How does \(\displaystyle a_{n}\) become \(\displaystyle \dfrac{4^{n}}{n!}\)

or how does \(\displaystyle a_{n+1}\) become \(\displaystyle \dfrac{4^{n+1}}{(n + 1)!}\)

I kind of see a pattern here. Whatever the sub is, then that becomes a power in the numerator and a factorial in the denominator, and the a becomes whatever the target number is. But what is the actual math rule that is being applied here?

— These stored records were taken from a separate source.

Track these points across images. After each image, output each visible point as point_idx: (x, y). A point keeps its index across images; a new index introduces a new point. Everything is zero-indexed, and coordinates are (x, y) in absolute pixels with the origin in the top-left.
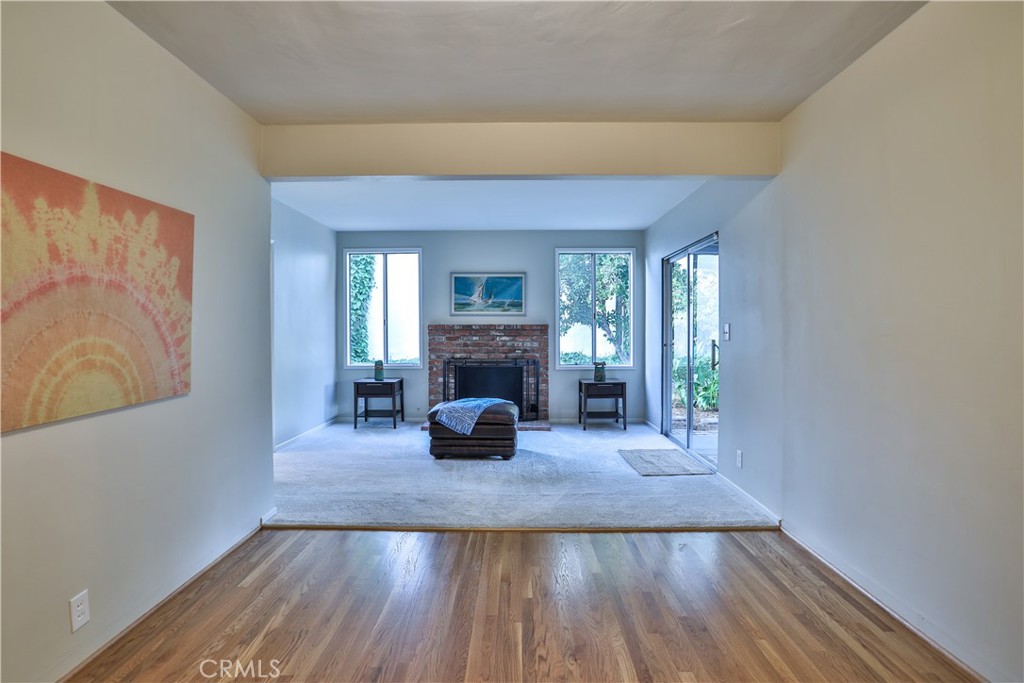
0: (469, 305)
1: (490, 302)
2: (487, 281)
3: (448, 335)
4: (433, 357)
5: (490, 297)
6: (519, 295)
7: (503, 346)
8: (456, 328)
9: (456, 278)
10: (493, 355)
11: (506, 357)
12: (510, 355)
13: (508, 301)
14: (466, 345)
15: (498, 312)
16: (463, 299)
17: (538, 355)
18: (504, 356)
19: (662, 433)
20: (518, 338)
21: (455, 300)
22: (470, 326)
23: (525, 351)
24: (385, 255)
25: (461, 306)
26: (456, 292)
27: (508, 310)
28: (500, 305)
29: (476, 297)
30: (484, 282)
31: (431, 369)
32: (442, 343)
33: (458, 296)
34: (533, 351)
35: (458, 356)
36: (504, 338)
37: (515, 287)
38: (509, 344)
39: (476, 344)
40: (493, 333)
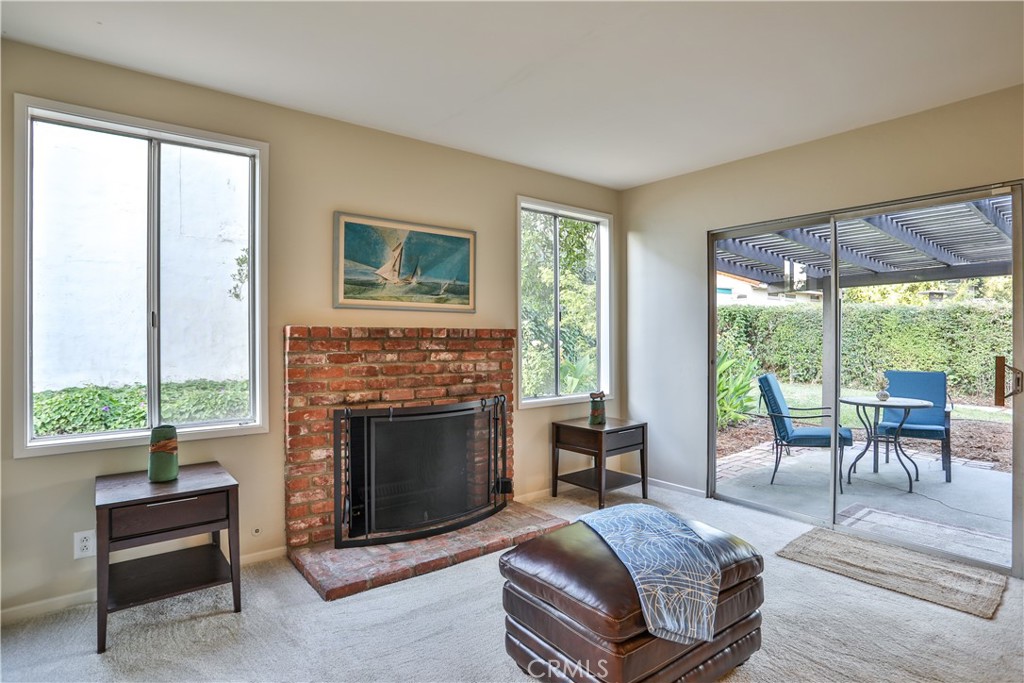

\(\displaystyle \dfrac{4^{n+1}}{(n + 1)!} = \dfrac{4(4^{n})}{(n + 1)n!}\) What's going on with this line?

 

[Jason76]

pre-cal was a summer course, so I will do some review on my own. The thing with \(\displaystyle 4^{n + 1}\) was a decomposition expression. You would have to spot those, which can be tricky. Usually your going from simple to complex, not visa versa. Otherwise everything else written makes sense (except for a few things). So now we have:

\(\displaystyle \lim n \rightarrow \infty \dfrac{4}{n + 1} = 0\) so \(\displaystyle 0 < 1\) therefore this thing converges.

 

[Jason76]

Again, though, I don't understand

\(\displaystyle a_{n}\) becoming \(\displaystyle \dfrac{a^{n}}{n!}\) and

\(\displaystyle a_{n + 1}\) becoming \(\displaystyle \dfrac{a^{n+1}}{(n + 1)!}\)

I see a pattern going on, but don't know the reasoning behind it.

 

[daon2]

Again, though, I don't understand

\(\displaystyle a_{n}\) becoming \(\displaystyle \dfrac{4^{n}}{n!}\) and

(replaced a with 4). This is the definition of \(\displaystyle a_n\). It doesn't "become" \(\displaystyle a_n\).

\(\displaystyle a_{n + 1}\) becoming \(\displaystyle \dfrac{4^{n+1}}{(n + 1)!}\)

You get this by replacing every n you see with an (n+1).